Air quality at Stanford and in the rest of the Bay Area has plummeted as wildfires continue to ravage Northern California this week.
Conditions were expected to slightly improve Thursday morning as northerly winds diminish, according to the National Weather Service. The smoke is expected to clear up in the Bay Area and the central coast even more over the weekend.
As of Thursday morning, air conditions around Stanford were considered “moderate,” with an air quality index of 54, but widespread haze is expected to blanket the region before the afternoon. Temperatures are expected to reach near 80 degrees, with some light winds.
Home air monitors connected to the Purple Air network showed slightly worse numbers Thursday morning, with air quality index scores ranging from the mid 70s to the low 80s.
Historic drought conditions and warm weather have put much of the state at increased risk for wildfires. The best way to protect yourself from smoke is to stay indoors, according to the California air resources board. Keep windows and doors closed, and do not run swamp coolers or whole-house fans. Also avoid activities that increase air pollution, such as lighting candles, using a gas stove or vacuuming.
A number of large wildfires continue to blaze north of Stanford.
The Dixie Fire — the second-largest wildfire in state history — has been burning for over a month and completely destroyed many towns in historic gold country. It is 35% contained as of Thursday morning, having burned over 678,000 acres.
More recently, the Caldor Fire, which erupted in El Dorado County near Lake Tahoe, doubled in size between Tuesday evening and Wednesday morning, ballooning to over 62,000 acres at 0% containment. Thousands have been forced to flee their homes, and the blaze has already flattened some communities, including the town of Grizzly Flats, about 60 miles east of Sacramento. The blaze grew another 3,000 acres through Wednesday night and into Thursday as increased humidity helped firefighters moderate the flames.

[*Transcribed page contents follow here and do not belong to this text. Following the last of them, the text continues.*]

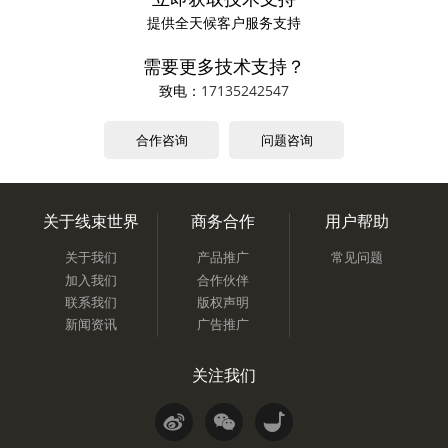
提供全天候客户服务支持
需要更多技术支持？
致电：
17135242547
合作咨询
问题咨询
关于线束世界
商务合作
用户帮助
关于我们
产品推广
常见问题
加入我们
合作伙伴
联系我们
版权声明
新闻资讯
广告推广
关注我们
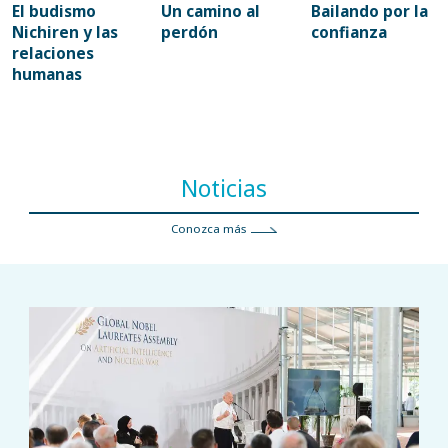
El budismo
Un camino al
Bailando por la
Nichiren y las
perdón
confianza
relaciones
humanas
Noticias
Conozca más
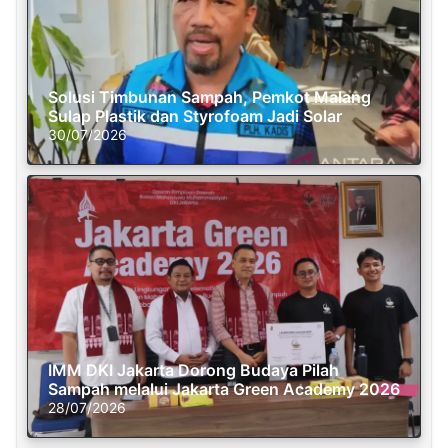
Solusi Timbunan Sampah, Pemkot Malang
Sulap Plastik dan Styrofoam Jadi Solar
30/07/2026
IMM DKI Jakarta Dorong Budaya Pilah
Sampah melalui Jakarta Green Academy 2026
28/07/2026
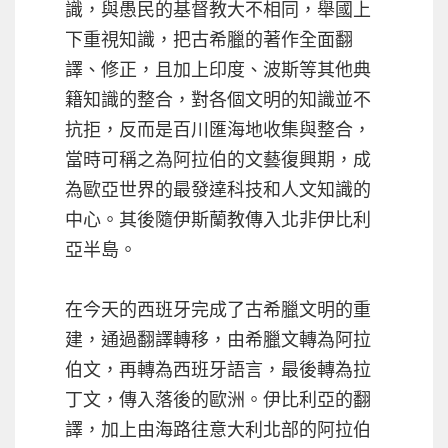
識，與愚民的基督教大不相同，舉國上
下重視知識，把古希臘的著作全面翻
譯、修正，且加上印度、波斯等其他典
籍知識的整合，對各個文明的知識並不
抗拒，反而是百川匯海地收集與整合，
當時可稱之為阿拉伯的文藝復興期，成
為歐亞世界的最發達科技和人文知識的
中心。其後隨伊斯蘭教傳入北非伊比利
亞半島。
在今天的西班牙完成了古希臘文明的重
建，通過翻譯轉移，由希臘文轉為阿拉
伯文，再轉為西班牙語言，最後轉為拉
丁文，傳入落後的歐洲。伊比利亞的翻
譯，加上由海路往意大利北部的阿拉伯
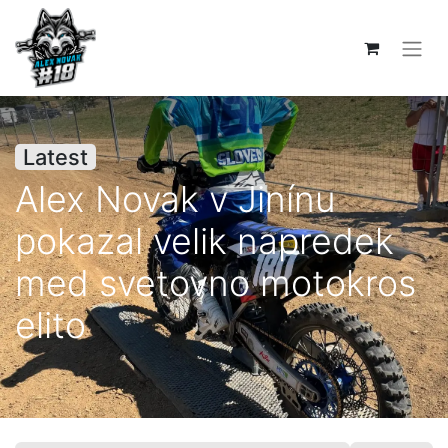
Latest
Alex Novak v Jinínu
pokazal velik napredek
med svetovno motokros
elito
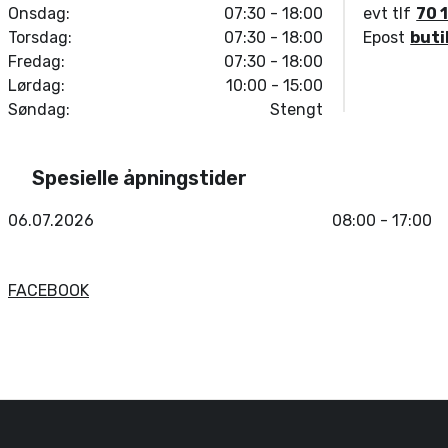
Onsdag:
07:30 - 18:00
evt tlf
70 
Torsdag:
07:30 - 18:00
Epost
but
Fredag:
07:30 - 18:00
Lørdag:
10:00 - 15:00
Søndag:
Stengt
Spesielle åpningstider
06.07.2026
08:00 - 17:00
FACEBOOK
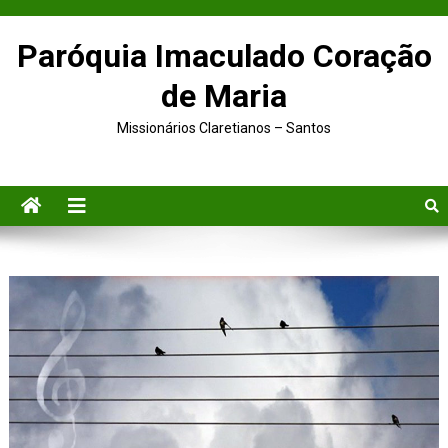
Paróquia Imaculado Coração
de Maria
Missionários Claretianos – Santos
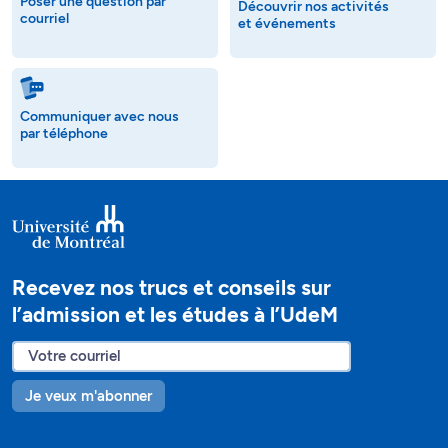
Poser une question par
Découvrir nos activités
courriel
et événements
Communiquer avec nous
par téléphone
Recevez nos trucs et conseils sur
l’admission et les études à l’UdeM
Je veux m'abonner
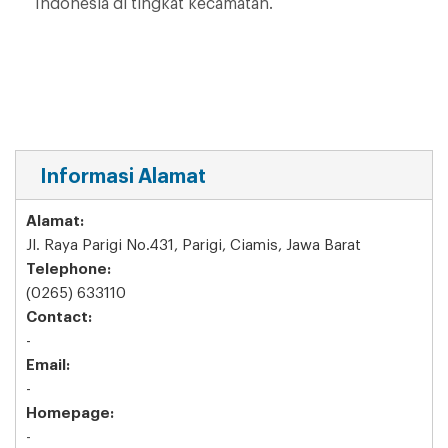
Indonesia di tingkat kecamatan.
Informasi Alamat
Alamat:
Jl. Raya Parigi No.431, Parigi, Ciamis, Jawa Barat
Telephone:
(0265) 633110
Contact:
-
Email:
-
Homepage:
-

While mask mandates continue to remain in place throughout much of the Bay Area, including Santa Clara County and at Stanford, your favorite mask might not protect you from wildfire smoke. While cloth face coverings do help prevent the spread of COVID-19, they do not filter out smoke particles.
If you have to be outdoors, instead opt for an NIOSH-certified N95 respirator mask, which can be purchased online or at most chain hardware stores. If you’d prefer to buy local, the CDC provides a list of approved manufacturers of these masks here.
Though these masks were widely unavailable during the pandemic, they may be available in some areas where manufacturers have increased supply. Be sure to choose a size and model that fits your face with no gaps. Since wearing a respirator can make it harder to breathe, those with heart and lung conditions should consult a doctor before using one.